The new supervision aims to strengthen the solvency capital capacity and insurers’ ability to pay compensation and places emphasis on risk-based capital and a sound risk management framework.
This could encourage strategic investment towards asset liability matching and mitigate the impact of capital market turmoil. The three areas of focus for the new regime are applicability to the situation in China, international compatibility and a risk based management focus.
While details are still to be developed, the construction of the second generation solvency regime will follow the ‘three-pillar’ structure, which is a mature supervision model in the financial industry and widely used under Solvency II in Europe and the banking system globally. The three-pillar structure is described as:
Pillar 1: Solvency capital requirement, including asset liability valuation standard, economic capital requirement, minimum capital requirement and solvency ratio requirement.
Pillar 2: Risk management requirement, focusing on the qualitative assessment of the risk profile of the company and its risk policies.
Pillar 3: Information disclosure, mainly on solvency capacity, transparency and the reporting requirement.
The commission set up a ’Second Generation Solvency Regime‘ team, led by CIRC chairman Junbo Xiang, to oversee and execute the project. The mechanisms of forming the new regulatory regime are stated as: working with the industry; setting up working groups on different topics; increasing the transparency of the work and increasing international communication; learning from the other regulatory frameworks, where Europe is listed as one of the examples.
The plan is to finish the consultation papers by the end of 2014 and spend another one or two years testing the quantitative impact across the insurance industry, before final implementation, which means that the effective date of the new supervision system will be 2016.

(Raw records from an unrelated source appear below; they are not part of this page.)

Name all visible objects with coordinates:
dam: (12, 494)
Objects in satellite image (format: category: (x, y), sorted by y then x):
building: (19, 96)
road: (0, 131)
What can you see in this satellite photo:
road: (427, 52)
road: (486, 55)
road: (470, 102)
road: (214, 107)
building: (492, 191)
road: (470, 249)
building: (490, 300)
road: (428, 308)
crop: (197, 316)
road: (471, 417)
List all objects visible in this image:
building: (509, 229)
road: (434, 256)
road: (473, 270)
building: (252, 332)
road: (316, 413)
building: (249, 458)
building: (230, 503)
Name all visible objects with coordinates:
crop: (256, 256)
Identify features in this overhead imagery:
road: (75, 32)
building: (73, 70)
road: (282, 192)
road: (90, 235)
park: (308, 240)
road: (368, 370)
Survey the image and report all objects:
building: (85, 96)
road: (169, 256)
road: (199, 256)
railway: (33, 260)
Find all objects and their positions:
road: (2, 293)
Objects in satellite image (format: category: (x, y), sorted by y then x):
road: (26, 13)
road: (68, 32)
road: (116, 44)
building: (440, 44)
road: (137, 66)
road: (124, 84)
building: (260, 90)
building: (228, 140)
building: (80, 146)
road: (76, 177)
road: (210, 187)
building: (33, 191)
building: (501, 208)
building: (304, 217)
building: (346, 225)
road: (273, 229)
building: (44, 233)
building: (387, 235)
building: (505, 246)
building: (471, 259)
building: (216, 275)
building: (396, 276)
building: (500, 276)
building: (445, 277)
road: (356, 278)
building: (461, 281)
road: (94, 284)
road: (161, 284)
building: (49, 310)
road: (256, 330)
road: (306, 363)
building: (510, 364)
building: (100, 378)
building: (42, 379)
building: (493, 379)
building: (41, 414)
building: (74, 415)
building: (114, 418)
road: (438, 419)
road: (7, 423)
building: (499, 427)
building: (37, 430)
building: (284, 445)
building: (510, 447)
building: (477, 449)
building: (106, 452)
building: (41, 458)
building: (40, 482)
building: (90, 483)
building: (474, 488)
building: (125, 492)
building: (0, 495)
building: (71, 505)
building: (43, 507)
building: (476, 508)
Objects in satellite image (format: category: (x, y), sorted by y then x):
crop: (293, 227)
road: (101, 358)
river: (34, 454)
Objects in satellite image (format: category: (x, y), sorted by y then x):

On 18 April, the CIRC hosted a launch conference for the project. In his opening speech programme leader, Junbo Xiang, pointed out the importance of setting up a new regulatory system to pave the road for healthy and sustainable growth of the insurance industry.
The new regime should take into account both the global trend and China’s own situation, combining effective supervision and industry self-risk-management, and enhance the international influence of the Chinese insurance industry.
Three tasks were assigned to the programme team for the rest of 2012:
1. Summarising the current supervision system from both a quantitative and a qualitative perspective
2. Designing a more granular level of the “three pillar” structure and defining the detailed contents in each pillar and the fundamental methodology
3. Setting up working groups on topics including the solvency capital requirement and risk categorisation.
China is the latest country taking steps towards a more globally recognised best practice regulatory system, aiming to put China’s insurers on the same playing field and increase their influence on the global financial industry.
At the end of the first quarter 2012, the total capital of the China’s insurance industry was RMB 6.3trn (£630bn).
Haijing Wang is a Solvency II actuary at The Phoenix Group.